* What is required *
What is needed is a verbatim copy of the data, minus the pictures.

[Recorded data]
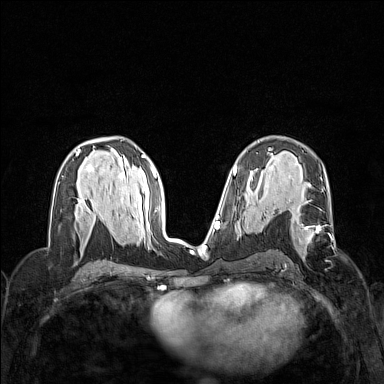
Breast MRI (dynamic contrast-enhanced), one axial slice. Position 82 of 160 along the scan axis. Dynamic contrast-enhanced series, time point 2 of 7 at this slice position (early post-contrast). 1.5 T. TE 1.8 ms, TR 5 ms. 1 mm slice thickness. 384 × 384 image matrix. Female patient.
Annotated regions visible in this slice (semi-automatically segmented with operator editing):
- enhancing-tissue mask used for the functional tumour volume (all voxels passing the contrast-enhancement thresholds inside the analysis volume; usually the tumour): bounding box [x1, y1, x2, y2] px = [298, 209, 321, 259]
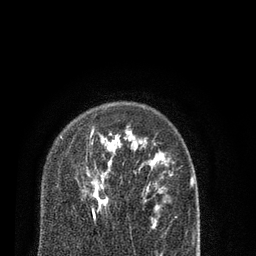
Breast MRI (dynamic contrast-enhanced), one axial slice; slice 60 of 80 in the series (ordered by position); cropped to one breast; dynamic contrast-enhanced series, time point 2 of 7 at this slice position (early post-contrast); 3 T; TE 2.1 ms, TR 5.1 ms; 2 mm slice thickness; 256 × 256 image matrix, field of view 160 × 160 mm. Female patient.
Structures marked on this image (semi-automatic segmentation, software-assisted and operator-edited):
- enhancing-tissue mask used for the functional tumour volume (all voxels passing the contrast-enhancement thresholds inside the analysis volume; usually the tumour): box from (x=90, y=129) to (x=108, y=218) px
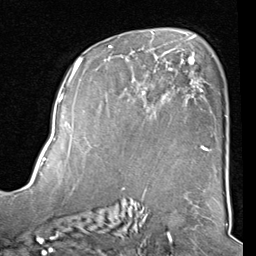
Breast MRI (dynamic contrast-enhanced), one axial slice. Slice 53 of 80 in the series (ordered by position). Cropped to one breast. Dynamic contrast-enhanced series, time point 2 of 8 at this slice position (early post-contrast). 1.5 T. TE 2 ms, TR 5.1 ms. 256 × 256 image matrix. Female patient.
Annotated regions visible in this slice (semi-automatic segmentation, software-assisted and operator-edited):
- enhancing-tissue mask used for the functional tumour volume (all voxels passing the contrast-enhancement thresholds inside the analysis volume; usually the tumour): bounding box [x1, y1, x2, y2] px = [88, 46, 212, 151]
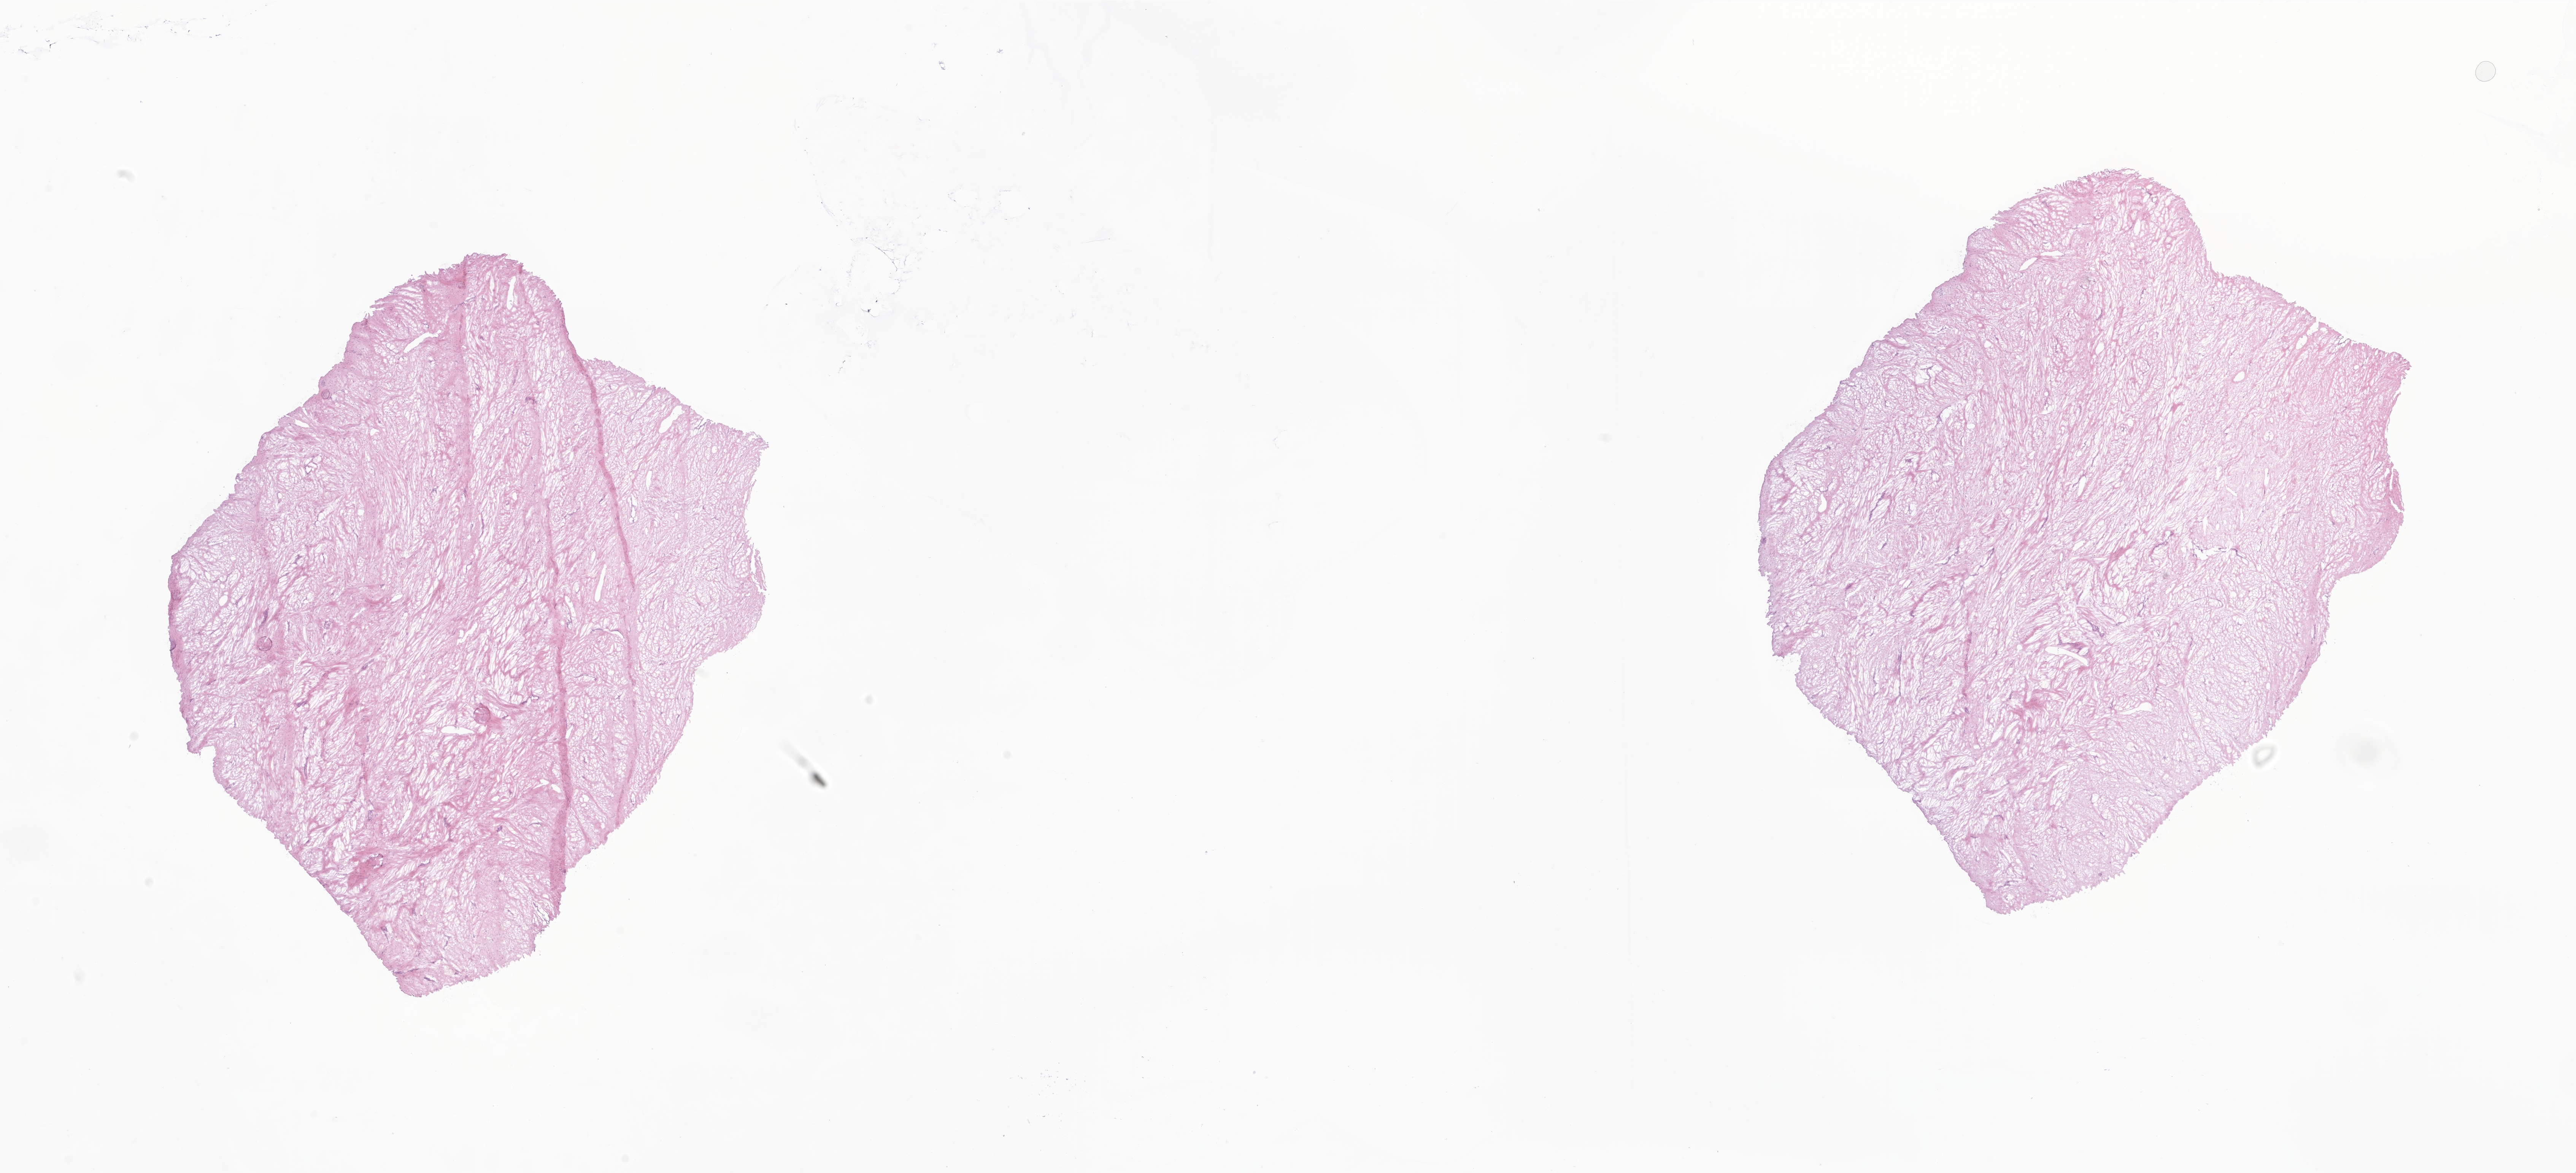
Digitized H&E-stained section of tumor tissue from the head and neck, low-resolution overview of the scanned area, about 28.6 x 13.0 mm, frozen section (OCT-embedded). Patient: female, age 78 months (6 years 6 months).
Diagnosis: Myxofibrosarcoma. Tissue or organ of origin (case record): head, face or neck.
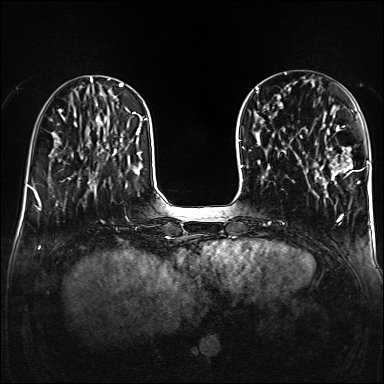
Breast MRI (dynamic contrast-enhanced), one axial slice; slice 45 of 160 in the series (ordered by position); dynamic contrast-enhanced series, time point 2 of 6 at this slice position (early post-contrast); 1.5 T; TE 2.3 ms, TR 5.2 ms; 1 mm slice thickness; 384 × 384 image matrix, field of view 320 × 320 mm. Female patient.
Structures marked on this image (semi-automatic segmentation, software-assisted and operator-edited):
- enhancing-tissue mask used for the functional tumour volume (all voxels passing the contrast-enhancement thresholds inside the analysis volume; usually the tumour): bounding box (x1, y1, x2, y2) in pixels: (317, 124, 359, 184)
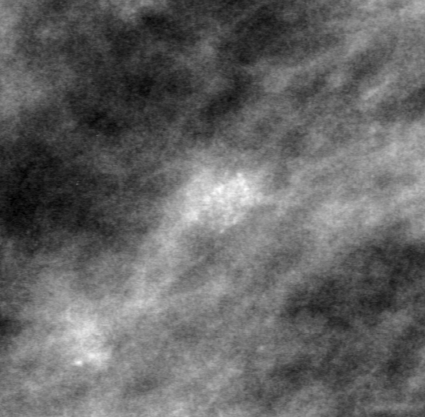
Region of interest cut from a scanned film mammogram (one marked finding); left breast; MLO view.
Finding: calcifications, morphology pleomorphic, distribution clustered; BI-RADS assessment category 4; pathology (as recorded): malignant.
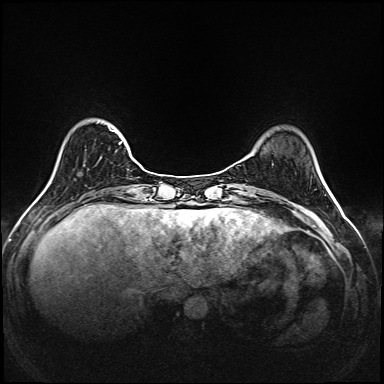
Breast MRI (dynamic contrast-enhanced), one axial slice; slice 37 of 208 in the series (ordered by position); dynamic contrast-enhanced series, time point 2 of 6 at this slice position (early post-contrast); 1.5 T; TE 2.3 ms, TR 5.2 ms; 1 mm slice thickness; 384 × 384 image matrix. Female patient.
Annotated regions visible in this slice (semi-automatically segmented with operator editing):
- enhancing-tissue mask used for the functional tumour volume (all voxels passing the contrast-enhancement thresholds inside the analysis volume; usually the tumour): bounding box (x1, y1, x2, y2) in pixels: (109, 128, 140, 166)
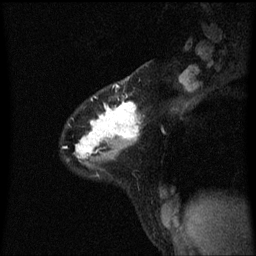
Breast MRI (dynamic contrast-enhanced), one sagittal slice. Slice 44 of 60 in the series (ordered by position). Dynamic contrast-enhanced series, image 2 of 3 at this slice position (ordered by acquisition). 1.5 T. TE 4.2 ms, TR 8.4 ms. 256 × 256 image matrix, field of view 200 × 200 mm. Patient: female, 32 years.
Outlined on this slice (semi-automatically segmented with operator editing):
- analysis volume of interest (the breast-tissue region the enhancement analysis was run in; not a lesion): bounding box <67,76,141,167> (left, top, right, bottom; pixels)
- tumour enhancement mask (voxels above the 70 % enhancement threshold inside the analysis volume of interest): <76,102,141,159>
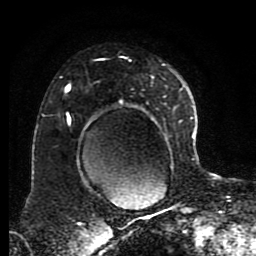
Breast MRI (dynamic contrast-enhanced), one axial slice; position 58 of 80 along the scan axis; cropped to one breast; dynamic contrast-enhanced series, time point 2 of 8 at this slice position (early post-contrast); 1.5 T; TE 4.2 ms, TR 7 ms; 256 × 256 image matrix, field of view 170 × 170 mm. Female patient.
Annotated regions visible in this slice (semi-automatically segmented with operator editing):
- enhancing-tissue mask used for the functional tumour volume (all voxels passing the contrast-enhancement thresholds inside the analysis volume; usually the tumour): bounding box [x1, y1, x2, y2] px = [65, 59, 182, 185]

* Answer for this exercise *
Breast MRI (dynamic contrast-enhanced), one axial slice. Position 82 of 160 along the scan axis. Dynamic contrast-enhanced series, time point 2 of 7 at this slice position (early post-contrast). 1.5 T. TE 1.8 ms, TR 5 ms. 1 mm slice thickness. 384 × 384 image matrix. Female patient.
Annotated regions visible in this slice (semi-automatically segmented with operator editing):
- enhancing-tissue mask used for the functional tumour volume (all voxels passing the contrast-enhancement thresholds inside the analysis volume; usually the tumour): bounding box [x1, y1, x2, y2] px = [298, 209, 321, 259]
Breast MRI (dynamic contrast-enhanced), one axial slice; slice 60 of 80 in the series (ordered by position); cropped to one breast; dynamic contrast-enhanced series, time point 2 of 7 at this slice position (early post-contrast); 3 T; TE 2.1 ms, TR 5.1 ms; 2 mm slice thickness; 256 × 256 image matrix, field of view 160 × 160 mm. Female patient.
Structures marked on this image (semi-automatic segmentation, software-assisted and operator-edited):
- enhancing-tissue mask used for the functional tumour volume (all voxels passing the contrast-enhancement thresholds inside the analysis volume; usually the tumour): box from (x=90, y=129) to (x=108, y=218) px
Breast MRI (dynamic contrast-enhanced), one axial slice. Slice 53 of 80 in the series (ordered by position). Cropped to one breast. Dynamic contrast-enhanced series, time point 2 of 8 at this slice position (early post-contrast). 1.5 T. TE 2 ms, TR 5.1 ms. 256 × 256 image matrix. Female patient.
Annotated regions visible in this slice (semi-automatic segmentation, software-assisted and operator-edited):
- enhancing-tissue mask used for the functional tumour volume (all voxels passing the contrast-enhancement thresholds inside the analysis volume; usually the tumour): bounding box [x1, y1, x2, y2] px = [88, 46, 212, 151]
Digitized H&E-stained section of tumor tissue from the head and neck, low-resolution overview of the scanned area, about 28.6 x 13.0 mm, frozen section (OCT-embedded). Patient: female, age 78 months (6 years 6 months).
Diagnosis: Myxofibrosarcoma. Tissue or organ of origin (case record): head, face or neck.
Breast MRI (dynamic contrast-enhanced), one axial slice; slice 45 of 160 in the series (ordered by position); dynamic contrast-enhanced series, time point 2 of 6 at this slice position (early post-contrast); 1.5 T; TE 2.3 ms, TR 5.2 ms; 1 mm slice thickness; 384 × 384 image matrix, field of view 320 × 320 mm. Female patient.
Structures marked on this image (semi-automatic segmentation, software-assisted and operator-edited):
- enhancing-tissue mask used for the functional tumour volume (all voxels passing the contrast-enhancement thresholds inside the analysis volume; usually the tumour): bounding box (x1, y1, x2, y2) in pixels: (317, 124, 359, 184)
Region of interest cut from a scanned film mammogram (one marked finding); left breast; MLO view.
Finding: calcifications, morphology pleomorphic, distribution clustered; BI-RADS assessment category 4; pathology (as recorded): malignant.
Breast MRI (dynamic contrast-enhanced), one axial slice; slice 37 of 208 in the series (ordered by position); dynamic contrast-enhanced series, time point 2 of 6 at this slice position (early post-contrast); 1.5 T; TE 2.3 ms, TR 5.2 ms; 1 mm slice thickness; 384 × 384 image matrix. Female patient.
Annotated regions visible in this slice (semi-automatically segmented with operator editing):
- enhancing-tissue mask used for the functional tumour volume (all voxels passing the contrast-enhancement thresholds inside the analysis volume; usually the tumour): bounding box (x1, y1, x2, y2) in pixels: (109, 128, 140, 166)
Breast MRI (dynamic contrast-enhanced), one sagittal slice. Slice 44 of 60 in the series (ordered by position). Dynamic contrast-enhanced series, image 2 of 3 at this slice position (ordered by acquisition). 1.5 T. TE 4.2 ms, TR 8.4 ms. 256 × 256 image matrix, field of view 200 × 200 mm. Patient: female, 32 years.
Outlined on this slice (semi-automatically segmented with operator editing):
- analysis volume of interest (the breast-tissue region the enhancement analysis was run in; not a lesion): bounding box <67,76,141,167> (left, top, right, bottom; pixels)
- tumour enhancement mask (voxels above the 70 % enhancement threshold inside the analysis volume of interest): <76,102,141,159>
Breast MRI (dynamic contrast-enhanced), one axial slice; position 58 of 80 along the scan axis; cropped to one breast; dynamic contrast-enhanced series, time point 2 of 8 at this slice position (early post-contrast); 1.5 T; TE 4.2 ms, TR 7 ms; 256 × 256 image matrix, field of view 170 × 170 mm. Female patient.
Annotated regions visible in this slice (semi-automatically segmented with operator editing):
- enhancing-tissue mask used for the functional tumour volume (all voxels passing the contrast-enhancement thresholds inside the analysis volume; usually the tumour): bounding box [x1, y1, x2, y2] px = [65, 59, 182, 185]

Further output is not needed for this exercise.